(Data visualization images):
------------------------------------------------------------------------
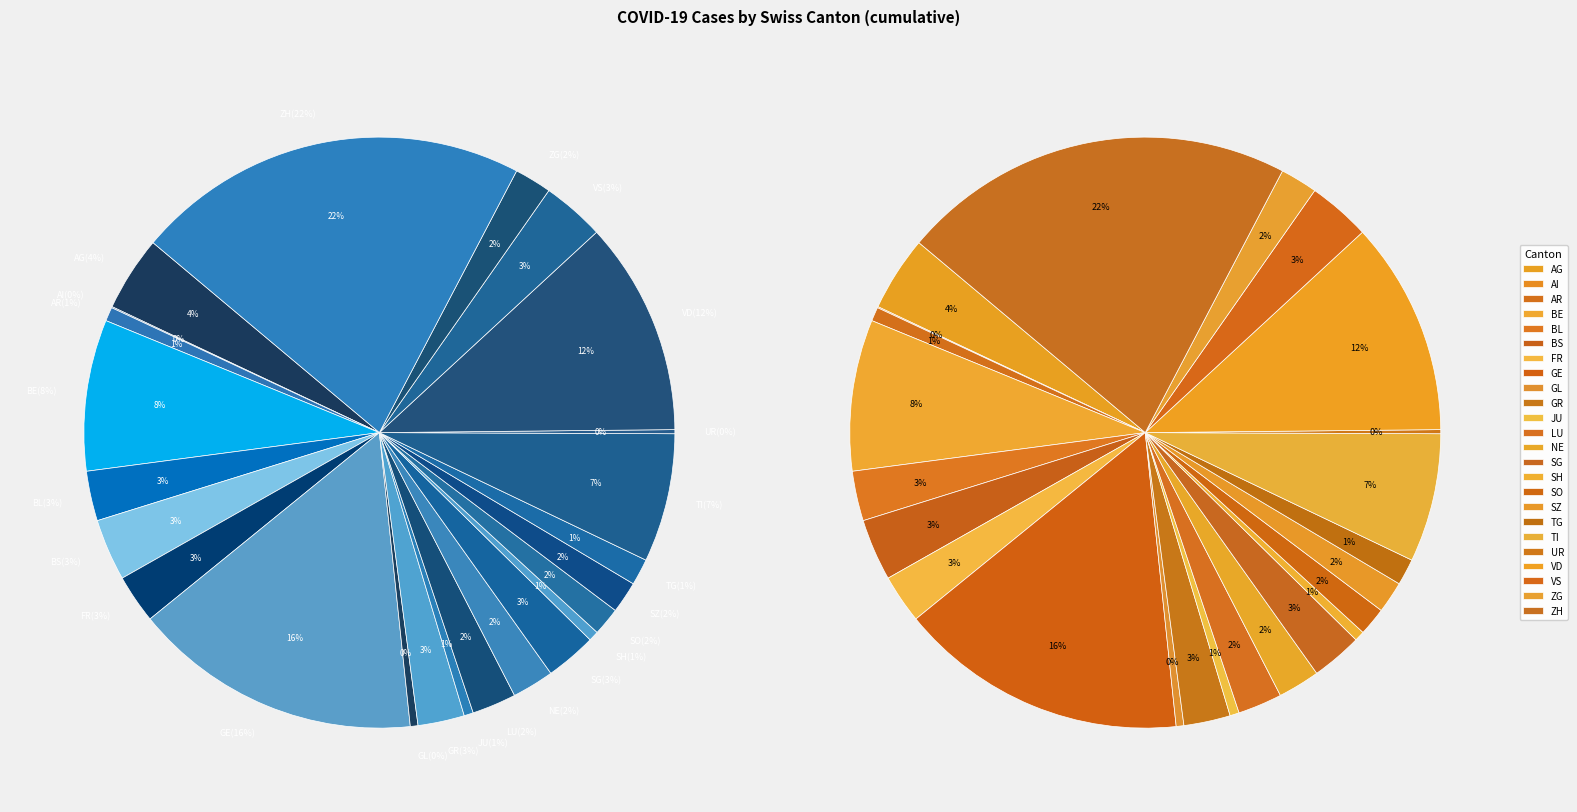

Rank the categories by value from lowest to highest.

AI, UR, GL, JU, SH, AR, TG, SO, SZ, ZG, NE, LU, GR, FR, BL, SG, BS, VS, AG, TI, BE, VD, GE, ZH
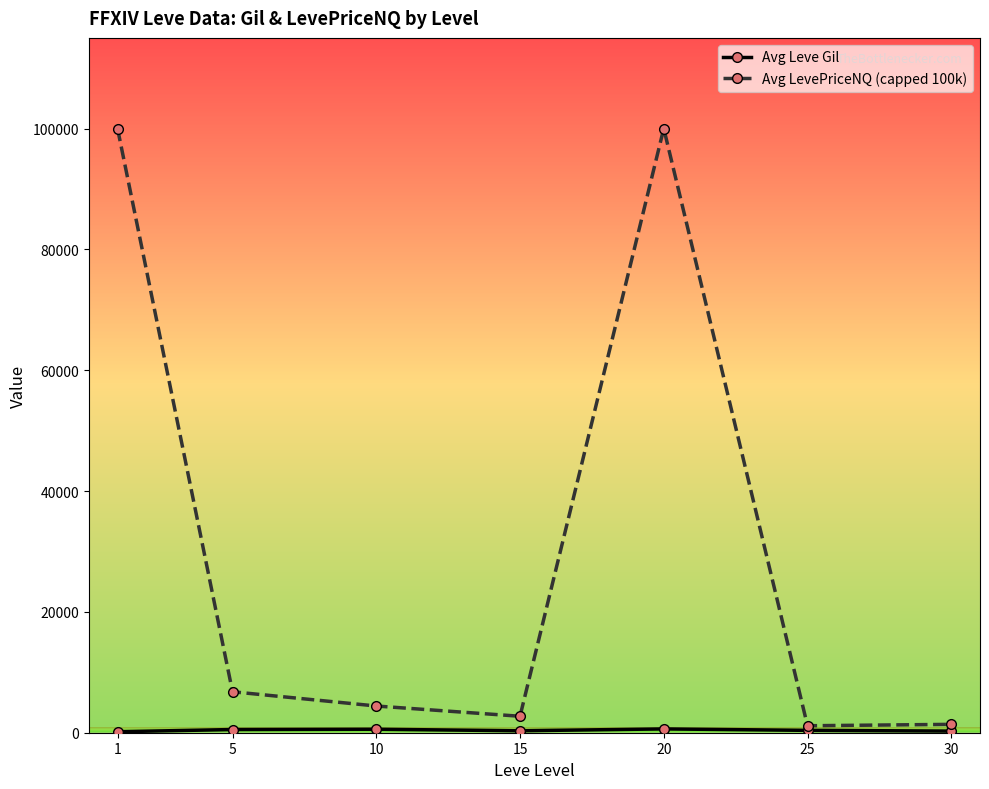

Which series has the widest spread of values?

Avg LevePriceNQ (capped 100k)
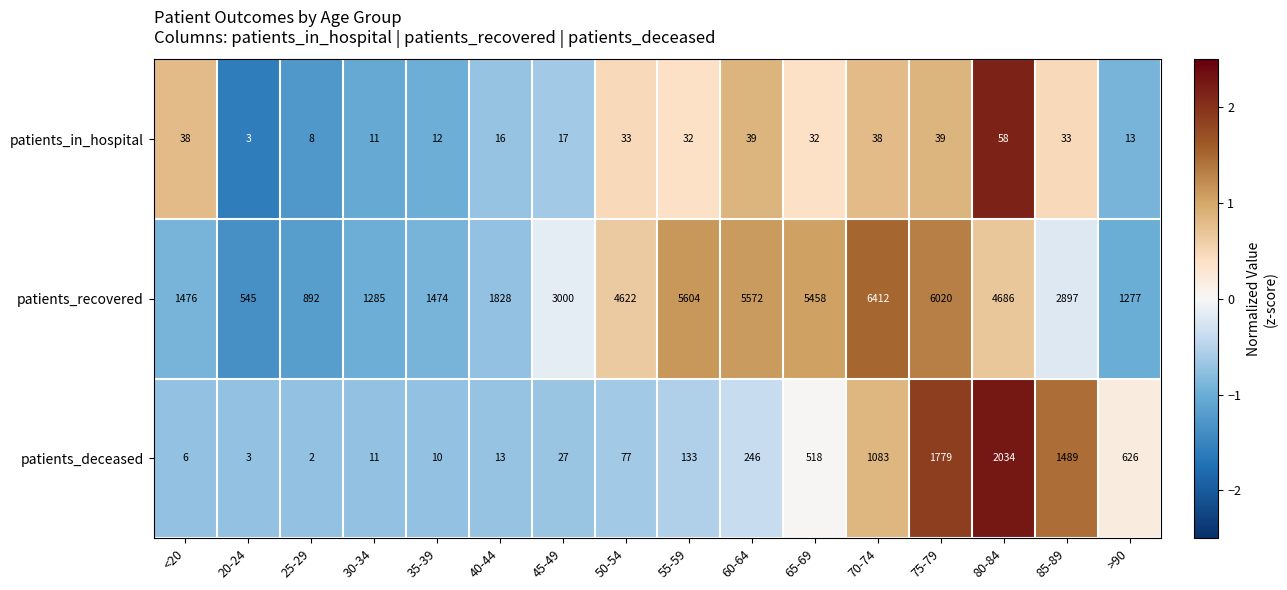

How many series are shown in this chart?

3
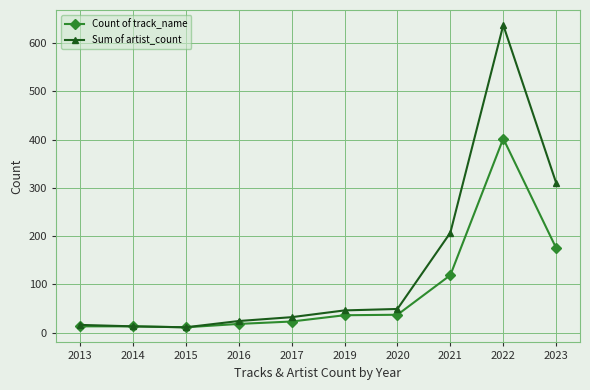

List the series in order of their overall mean, lowest first.

Count of track_name, Sum of artist_count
------------------------------------------------------------------------
(EXERCISE DESCRIPTION): Rewrite the rows above with every "series" changed to "data series" and nothing else altered. Leave the pictures out.

(EXERCISE ANSWER):
Rank the categories by value from lowest to highest.

AI, UR, GL, JU, SH, AR, TG, SO, SZ, ZG, NE, LU, GR, FR, BL, SG, BS, VS, AG, TI, BE, VD, GE, ZH

Which data series has the widest spread of values?

Avg LevePriceNQ (capped 100k)

How many data series are shown in this chart?

3

List the data series in order of their overall mean, lowest first.

Count of track_name, Sum of artist_count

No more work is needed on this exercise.